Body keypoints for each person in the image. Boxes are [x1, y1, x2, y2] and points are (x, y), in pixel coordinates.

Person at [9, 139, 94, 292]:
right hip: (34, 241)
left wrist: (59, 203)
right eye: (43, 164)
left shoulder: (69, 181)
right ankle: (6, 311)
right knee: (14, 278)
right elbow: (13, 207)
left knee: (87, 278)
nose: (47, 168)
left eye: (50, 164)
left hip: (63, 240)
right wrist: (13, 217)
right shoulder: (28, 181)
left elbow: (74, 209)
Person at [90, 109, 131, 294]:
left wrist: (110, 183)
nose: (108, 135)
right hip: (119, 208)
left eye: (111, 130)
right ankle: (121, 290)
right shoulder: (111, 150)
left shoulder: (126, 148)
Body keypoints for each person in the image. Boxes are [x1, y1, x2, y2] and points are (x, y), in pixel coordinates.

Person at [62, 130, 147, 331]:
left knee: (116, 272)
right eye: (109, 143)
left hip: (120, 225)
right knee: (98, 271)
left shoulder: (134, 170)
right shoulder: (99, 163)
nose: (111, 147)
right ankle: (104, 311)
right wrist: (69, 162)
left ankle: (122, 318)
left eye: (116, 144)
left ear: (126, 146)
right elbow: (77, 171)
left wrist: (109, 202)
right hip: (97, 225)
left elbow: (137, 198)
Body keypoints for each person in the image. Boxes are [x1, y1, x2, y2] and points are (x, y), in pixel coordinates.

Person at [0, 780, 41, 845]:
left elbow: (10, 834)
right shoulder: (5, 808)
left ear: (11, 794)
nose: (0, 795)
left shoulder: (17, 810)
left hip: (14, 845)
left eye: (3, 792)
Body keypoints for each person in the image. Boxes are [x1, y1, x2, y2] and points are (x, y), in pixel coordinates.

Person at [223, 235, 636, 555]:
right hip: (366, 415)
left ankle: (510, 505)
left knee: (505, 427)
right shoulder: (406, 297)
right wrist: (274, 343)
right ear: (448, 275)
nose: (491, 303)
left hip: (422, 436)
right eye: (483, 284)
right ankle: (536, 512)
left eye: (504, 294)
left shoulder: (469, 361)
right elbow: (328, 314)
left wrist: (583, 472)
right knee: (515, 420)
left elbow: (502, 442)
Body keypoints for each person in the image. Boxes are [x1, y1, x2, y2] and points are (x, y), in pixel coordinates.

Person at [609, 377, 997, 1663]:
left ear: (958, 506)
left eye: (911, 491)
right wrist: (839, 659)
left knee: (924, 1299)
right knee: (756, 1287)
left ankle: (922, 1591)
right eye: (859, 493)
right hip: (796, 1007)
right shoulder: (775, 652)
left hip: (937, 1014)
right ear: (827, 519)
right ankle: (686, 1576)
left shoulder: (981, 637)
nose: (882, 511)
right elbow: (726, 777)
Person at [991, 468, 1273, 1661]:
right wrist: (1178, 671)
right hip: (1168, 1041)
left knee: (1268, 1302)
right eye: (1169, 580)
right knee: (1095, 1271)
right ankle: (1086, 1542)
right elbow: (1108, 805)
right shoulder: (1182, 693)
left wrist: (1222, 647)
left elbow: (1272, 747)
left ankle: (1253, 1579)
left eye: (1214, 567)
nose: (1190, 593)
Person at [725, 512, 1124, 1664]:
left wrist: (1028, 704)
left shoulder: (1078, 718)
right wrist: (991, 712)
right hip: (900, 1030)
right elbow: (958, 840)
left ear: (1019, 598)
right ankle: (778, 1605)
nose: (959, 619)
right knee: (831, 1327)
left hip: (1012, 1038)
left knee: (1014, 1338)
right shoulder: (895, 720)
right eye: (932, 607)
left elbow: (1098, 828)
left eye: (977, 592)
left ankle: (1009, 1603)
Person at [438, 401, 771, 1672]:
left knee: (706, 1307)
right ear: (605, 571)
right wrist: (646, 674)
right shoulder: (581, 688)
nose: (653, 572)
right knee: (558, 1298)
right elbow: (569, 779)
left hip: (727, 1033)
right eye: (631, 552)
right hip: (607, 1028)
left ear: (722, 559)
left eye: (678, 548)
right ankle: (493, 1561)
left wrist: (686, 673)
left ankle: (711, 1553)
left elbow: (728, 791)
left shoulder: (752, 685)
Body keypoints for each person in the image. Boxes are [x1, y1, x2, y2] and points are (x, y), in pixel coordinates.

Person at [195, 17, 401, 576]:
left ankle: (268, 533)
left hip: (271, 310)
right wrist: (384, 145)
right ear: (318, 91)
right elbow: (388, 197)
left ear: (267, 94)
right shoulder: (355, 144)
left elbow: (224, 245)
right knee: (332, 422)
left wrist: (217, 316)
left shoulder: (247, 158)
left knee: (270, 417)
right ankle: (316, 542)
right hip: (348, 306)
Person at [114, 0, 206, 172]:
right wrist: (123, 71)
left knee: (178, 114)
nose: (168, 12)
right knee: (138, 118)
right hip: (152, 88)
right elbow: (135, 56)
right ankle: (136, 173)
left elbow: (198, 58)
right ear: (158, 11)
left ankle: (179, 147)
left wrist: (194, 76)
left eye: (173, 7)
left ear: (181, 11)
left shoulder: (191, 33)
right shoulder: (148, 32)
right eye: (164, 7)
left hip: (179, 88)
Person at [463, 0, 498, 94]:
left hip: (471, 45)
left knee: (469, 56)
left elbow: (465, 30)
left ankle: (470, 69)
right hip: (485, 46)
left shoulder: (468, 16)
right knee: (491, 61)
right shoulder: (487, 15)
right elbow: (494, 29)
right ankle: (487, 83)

EXERCISE PROMPT:
Every record is to be repeated exactly as written.

TASK OUTPUT:
Body keypoints for each person in the image. Boxes are [x1, y1, x2, y2] and points are (x, y), in pixel coordinates.

Person at [9, 139, 94, 292]:
right hip: (34, 241)
left wrist: (59, 203)
right eye: (43, 164)
left shoulder: (69, 181)
right ankle: (6, 311)
right knee: (14, 278)
right elbow: (13, 207)
left knee: (87, 278)
nose: (47, 168)
left eye: (50, 164)
left hip: (63, 240)
right wrist: (13, 217)
right shoulder: (28, 181)
left elbow: (74, 209)
Person at [90, 109, 131, 294]:
left wrist: (110, 183)
nose: (108, 135)
right hip: (119, 208)
left eye: (111, 130)
right ankle: (121, 290)
right shoulder: (111, 150)
left shoulder: (126, 148)
Body keypoints for each person in the image. Boxes are [x1, y1, x2, y2] and points are (x, y), in pixel coordinates.

Person at [62, 130, 147, 331]:
left knee: (116, 272)
right eye: (109, 143)
left hip: (120, 225)
right knee: (98, 271)
left shoulder: (134, 170)
right shoulder: (99, 163)
nose: (111, 147)
right ankle: (104, 311)
right wrist: (69, 162)
left ankle: (122, 318)
left eye: (116, 144)
left ear: (126, 146)
right elbow: (77, 171)
left wrist: (109, 202)
right hip: (97, 225)
left elbow: (137, 198)
Body keypoints for each person in the image. Boxes are [x1, y1, x2, y2] and points are (x, y), in pixel coordinates.

Person at [0, 780, 41, 845]:
left elbow: (10, 834)
right shoulder: (5, 808)
left ear: (11, 794)
nose: (0, 795)
left shoulder: (17, 810)
left hip: (14, 845)
left eye: (3, 792)
Body keypoints for each person in the image. Boxes are [x1, y1, x2, y2] and points are (x, y), in pixel coordinates.

Person at [223, 235, 636, 555]:
right hip: (366, 415)
left ankle: (510, 505)
left knee: (505, 427)
right shoulder: (406, 297)
right wrist: (274, 343)
right ear: (448, 275)
nose: (491, 303)
left hip: (422, 436)
right eye: (483, 284)
right ankle: (536, 512)
left eye: (504, 294)
left shoulder: (469, 361)
right elbow: (328, 314)
left wrist: (583, 472)
right knee: (515, 420)
left elbow: (502, 442)
Body keypoints for each person in the image. Boxes are [x1, y1, x2, y2] and points are (x, y), in pixel coordinates.

Person at [609, 377, 997, 1663]:
left ear: (958, 506)
left eye: (911, 491)
right wrist: (839, 659)
left knee: (924, 1299)
right knee: (756, 1287)
left ankle: (922, 1591)
right eye: (859, 493)
right hip: (796, 1007)
right shoulder: (775, 652)
left hip: (937, 1014)
right ear: (827, 519)
right ankle: (686, 1576)
left shoulder: (981, 637)
nose: (882, 511)
right elbow: (726, 777)
Person at [991, 468, 1273, 1661]:
right wrist: (1178, 671)
right hip: (1168, 1041)
left knee: (1268, 1302)
right eye: (1169, 580)
right knee: (1095, 1271)
right ankle: (1086, 1542)
right elbow: (1108, 805)
right shoulder: (1182, 693)
left wrist: (1222, 647)
left elbow: (1272, 747)
left ankle: (1253, 1579)
left eye: (1214, 567)
nose: (1190, 593)
Person at [725, 512, 1124, 1664]:
left wrist: (1028, 704)
left shoulder: (1078, 718)
right wrist: (991, 712)
right hip: (900, 1030)
right elbow: (958, 840)
left ear: (1019, 598)
right ankle: (778, 1605)
nose: (959, 619)
right knee: (831, 1327)
left hip: (1012, 1038)
left knee: (1014, 1338)
right shoulder: (895, 720)
right eye: (932, 607)
left elbow: (1098, 828)
left eye: (977, 592)
left ankle: (1009, 1603)
Person at [438, 401, 771, 1672]:
left knee: (706, 1307)
right ear: (605, 571)
right wrist: (646, 674)
right shoulder: (581, 688)
nose: (653, 572)
right knee: (558, 1298)
right elbow: (569, 779)
left hip: (727, 1033)
right eye: (631, 552)
right hip: (607, 1028)
left ear: (722, 559)
left eye: (678, 548)
right ankle: (493, 1561)
left wrist: (686, 673)
left ankle: (711, 1553)
left elbow: (728, 791)
left shoulder: (752, 685)
Body keypoints for each person in the image. Boxes are [x1, y1, x2, y2] and points are (x, y), in pixel coordinates.

Person at [195, 17, 401, 576]:
left ankle: (268, 533)
left hip: (271, 310)
right wrist: (384, 145)
right ear: (318, 91)
right elbow: (388, 197)
left ear: (267, 94)
right shoulder: (355, 144)
left elbow: (224, 245)
right knee: (332, 422)
left wrist: (217, 316)
left shoulder: (247, 158)
left knee: (270, 417)
right ankle: (316, 542)
right hip: (348, 306)
Person at [114, 0, 206, 172]:
right wrist: (123, 71)
left knee: (178, 114)
nose: (168, 12)
right knee: (138, 118)
right hip: (152, 88)
right elbow: (135, 56)
right ankle: (136, 173)
left elbow: (198, 58)
right ear: (158, 11)
left ankle: (179, 147)
left wrist: (194, 76)
left eye: (173, 7)
left ear: (181, 11)
left shoulder: (191, 33)
right shoulder: (148, 32)
right eye: (164, 7)
left hip: (179, 88)
Person at [463, 0, 498, 94]:
left hip: (471, 45)
left knee: (469, 56)
left elbow: (465, 30)
left ankle: (470, 69)
right hip: (485, 46)
left shoulder: (468, 16)
right knee: (491, 61)
right shoulder: (487, 15)
right elbow: (494, 29)
right ankle: (487, 83)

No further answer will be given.